Aktywniejsza od pierwszych minut była Jagiellonia, a w 2 minucie Dieguez próbował przelobować bramkarza gości. Po kwadransie do głosu dochodził Widzew, następnie znów próbowała Jaga, ale bez efektu.
Bez większych emocji było do 37 minuty, kiedy to Ernest Terpiłowski potężnym strzałem za pola karnego trafił do bramki Jagiellonii tuż przy słupku.

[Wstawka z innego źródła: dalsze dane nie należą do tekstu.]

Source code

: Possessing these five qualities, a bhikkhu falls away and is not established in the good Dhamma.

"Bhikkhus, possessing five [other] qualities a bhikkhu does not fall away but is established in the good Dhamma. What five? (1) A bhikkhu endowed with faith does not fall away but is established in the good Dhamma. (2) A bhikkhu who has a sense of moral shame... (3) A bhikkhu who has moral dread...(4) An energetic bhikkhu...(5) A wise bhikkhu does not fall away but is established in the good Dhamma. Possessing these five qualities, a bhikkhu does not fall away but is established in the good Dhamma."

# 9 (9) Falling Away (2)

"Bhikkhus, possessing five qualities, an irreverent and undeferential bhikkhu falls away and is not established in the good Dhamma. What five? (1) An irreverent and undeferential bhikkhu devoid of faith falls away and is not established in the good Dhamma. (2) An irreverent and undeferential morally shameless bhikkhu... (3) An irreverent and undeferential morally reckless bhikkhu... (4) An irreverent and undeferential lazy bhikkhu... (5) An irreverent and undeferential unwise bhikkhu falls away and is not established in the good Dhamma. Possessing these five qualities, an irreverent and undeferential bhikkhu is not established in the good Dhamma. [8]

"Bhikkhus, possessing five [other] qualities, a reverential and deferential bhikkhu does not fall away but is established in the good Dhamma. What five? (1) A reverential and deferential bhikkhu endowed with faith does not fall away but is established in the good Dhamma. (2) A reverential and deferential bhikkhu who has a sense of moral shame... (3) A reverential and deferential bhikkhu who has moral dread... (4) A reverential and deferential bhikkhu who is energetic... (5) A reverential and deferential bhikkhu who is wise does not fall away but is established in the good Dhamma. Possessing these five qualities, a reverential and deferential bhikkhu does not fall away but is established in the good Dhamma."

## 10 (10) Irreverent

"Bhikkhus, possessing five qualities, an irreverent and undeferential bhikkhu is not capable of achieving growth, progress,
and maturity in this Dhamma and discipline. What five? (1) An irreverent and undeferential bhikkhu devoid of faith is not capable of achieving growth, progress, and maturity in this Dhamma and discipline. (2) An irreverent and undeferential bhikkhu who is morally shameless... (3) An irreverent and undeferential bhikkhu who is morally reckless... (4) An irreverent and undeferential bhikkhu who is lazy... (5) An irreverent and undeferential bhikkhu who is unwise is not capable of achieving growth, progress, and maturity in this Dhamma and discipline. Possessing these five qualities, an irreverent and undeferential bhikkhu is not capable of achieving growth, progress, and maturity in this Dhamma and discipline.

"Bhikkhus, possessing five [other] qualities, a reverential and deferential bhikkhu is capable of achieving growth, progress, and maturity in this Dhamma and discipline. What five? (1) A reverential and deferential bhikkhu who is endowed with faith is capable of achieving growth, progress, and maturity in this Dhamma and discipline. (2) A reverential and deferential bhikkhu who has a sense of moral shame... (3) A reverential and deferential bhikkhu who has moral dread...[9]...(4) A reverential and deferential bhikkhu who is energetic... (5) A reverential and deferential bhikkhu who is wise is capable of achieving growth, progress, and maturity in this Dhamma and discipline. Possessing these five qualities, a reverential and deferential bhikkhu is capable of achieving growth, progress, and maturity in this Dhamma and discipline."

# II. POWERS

3 minuty później Jesus Imaz mógł wyrównać, ale strzelił nad bramką Widzewa
Dominacja w drugiej połowie
Jagiellonia zaczęła podkręcać tempo, ale mimo kilku dobrych akcji nie mogła oddać celnego strzału. Po kwadransie gry tuż przy słupku strzelił Imaz, a za chwilę gola zdobył Pululu. Sędzia jednak odgwizdał spalonego.
W 78 min. Jagiellonia wywalczyła rzut karny. Po strzele Naranjo zawodnik Widzewa zagrał piłkę ręką. Jedenastkę na gola pewnym strzałem zamienił Afimico Pululu. Jaga dominowała i szukała kolejnych goli.
W 87 min kibicie w Białymstoku zobaczyli bramkę z cyklu "stadiony świata". Fenomenalnym uderzeniem z rzutu wolnego popisał się Bartłomiej Wdowik. Futbolówka poszybowała w okienko, a bramkarz gości nie miał nic do powiedzenia.
Jagiellonia odniosła drugie zwycięstwo z rzędu i zameldowała się w czołówce tabeli. Obecnie białostoczanie zajmują 4 lokatę.
Mecz przy Słonecznej obejrzało ponad 11,5 tysiąca kibiców.